25. By and large, fair procedure was observed, as required under the Employment Act, the Guidelines from the Office of the President, and Guidelines provided by the Water Services Regulatory Board. The minimum statutory threshold for fair procedure was met.
Remedies
26. The 2 Grievants make a curious prayer for payment of medical bills. This strange prayer was not supported in evidence or given elucidation in the submissions of the Claimant. It is rejected.
27. The Grievants pray for ‘special general damages for unlawful loss of employment.’ These are pleaded figures ranging from Kshs. 1,500,000 to Kshs. 2,300,000. Again the items are without any legal or factual foundation. There are no special general damages in law. The monetary claims under this head were not explained at all in the evidence and submissions of the Grievants. The prayers are rejected.
28. The Court does not normally grant Parties costs for attending conciliation. There is no legal framework under the conciliation process, for claiming costs. The intention of Parliament in the Acts governing conciliation, that is to say the Labour Relations Act and the Employment Act, seems to be that conciliation is held in atmosphere of freedom from the fear of being required to shoulder the costs of the exercise. The Court would be going against this principle if it was to impose an order for costs on conciliation. The Grievants were suspended on half pay. They claim they should have the half of their pay that was withheld during the period.
29. The Court does not see why this should not be granted. Section 18[4] of the Employment Act states that where an Employee is summarily dismissed, for lawful cause, the Employee shall on dismissal be paid all moneys, allowances and benefits due to him up to the date of the dismissal. The 1st Respondent shall pay to the Grievants their salaries with-held during suspension.
30. Should the Grievants be reinstated? This is their preferred remedy. The Court has considered that it is now slightly more than 3 years from the time the Grievants were dismissed. The Industrial Court Act which was already in force at the time, allows this Court to grant reinstatement within 3 years of the date of dismissal. It is doubtful that an order for reinstatement would have legal validity. The Grievants shall have 10 months’ gross salary each, as compensation for unfair termination.

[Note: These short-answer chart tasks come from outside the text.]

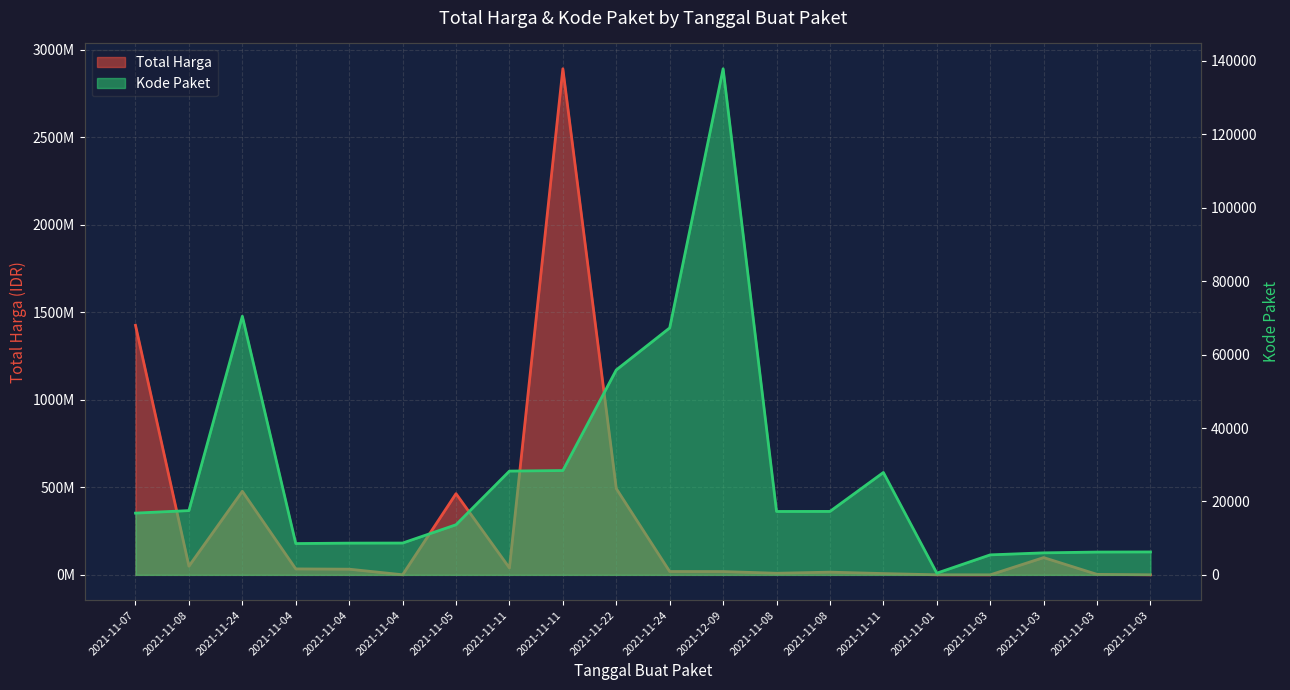

What is the average value of the Total Harga series?

304058624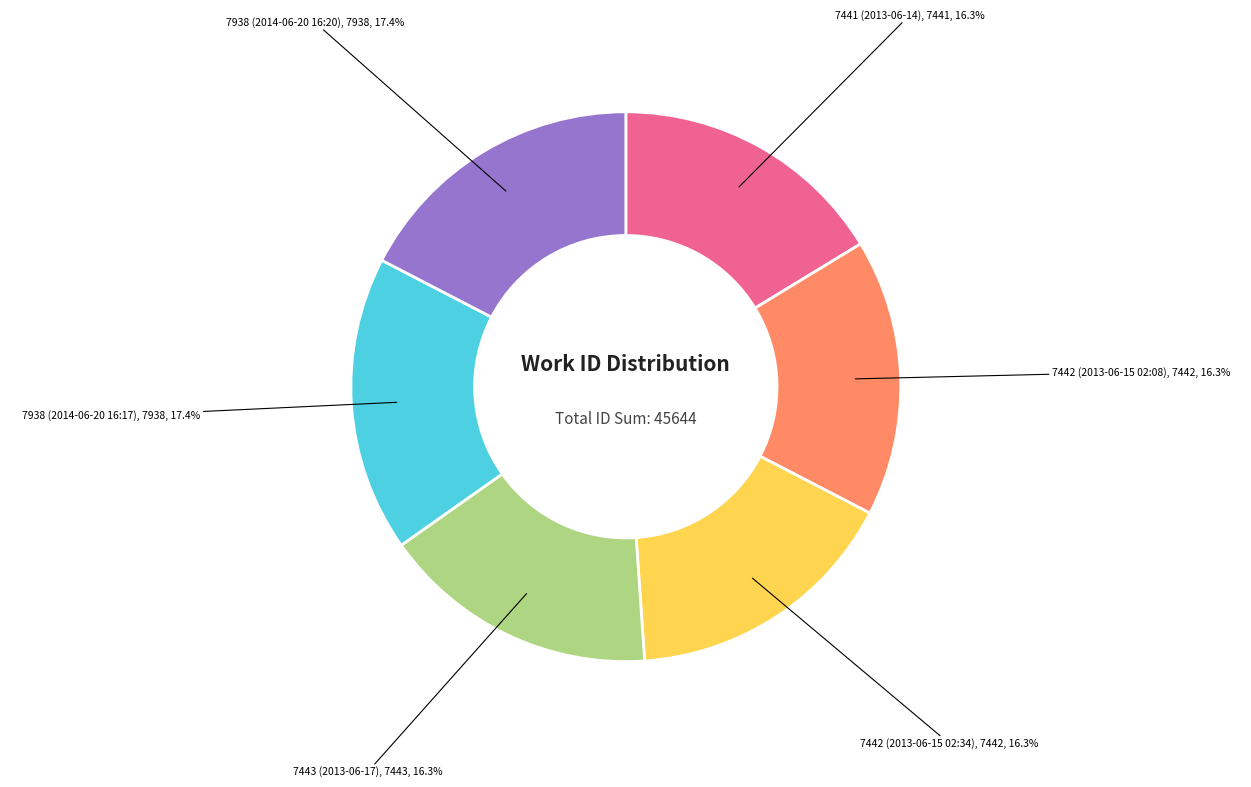

Is there any slice that represents more than half of the pie?

No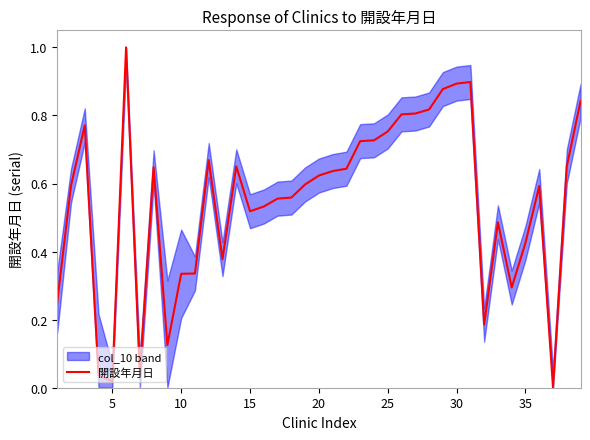

What is the maximum value for 開設年月日?

1.0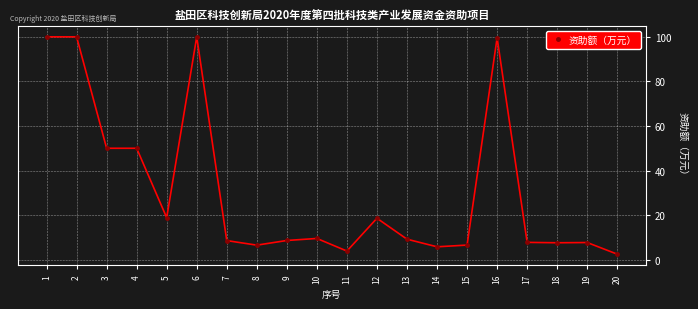

Is it true that the value at 9 is 13.8?

False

31. The Court finally is of the view that the 1st Respondent should have considered settlement based on the views of the Conciliator. It could be true as argued by the 1st Respondent that it was not bound by the findings and recommendations of the Conciliator. The Court is not bound by such findings and recommendations. To depart from such findings and recommendations, the Court would however be entitled to have sound reasons, why it should not be bound. The conciliation process is a legitimate dispute resolution mechanism, supported by the Constitution of Kenya, and which this Court has an obligation to protect and promote. There was no reason given why the findings and recommendations of the Conciliator were unacceptable to the 1st Respondent. There was certainly no evidence given here in Court, to fault those findings. With a better appreciation of the conciliation role, the 1st Respondent could have saved the Parties and the Court resources.The 1st Respondent shall meet the Claimant’s costs of the Claim.
IN SUM, IT IS ORDERED:
The 2nd Respondent is improperly joined to the Claim, and the Claim against the 2nd Respondent is hereby dismissed with no order on the costs.
There was no valid ground in terminating the Grievants’ contracts of employment.
Fair procedure was observed.
The 1st Respondent shall pay to the 2 Grievants through the Claimant Union 10 months’ gross salary in compensation for unfair termination, and salaries withheld during the period of the Grievants’ suspension.
The 1st Respondent to meet the Claimant’s costs of the Claim.
The Award shall be satisfied in full within 30 days of its delivery.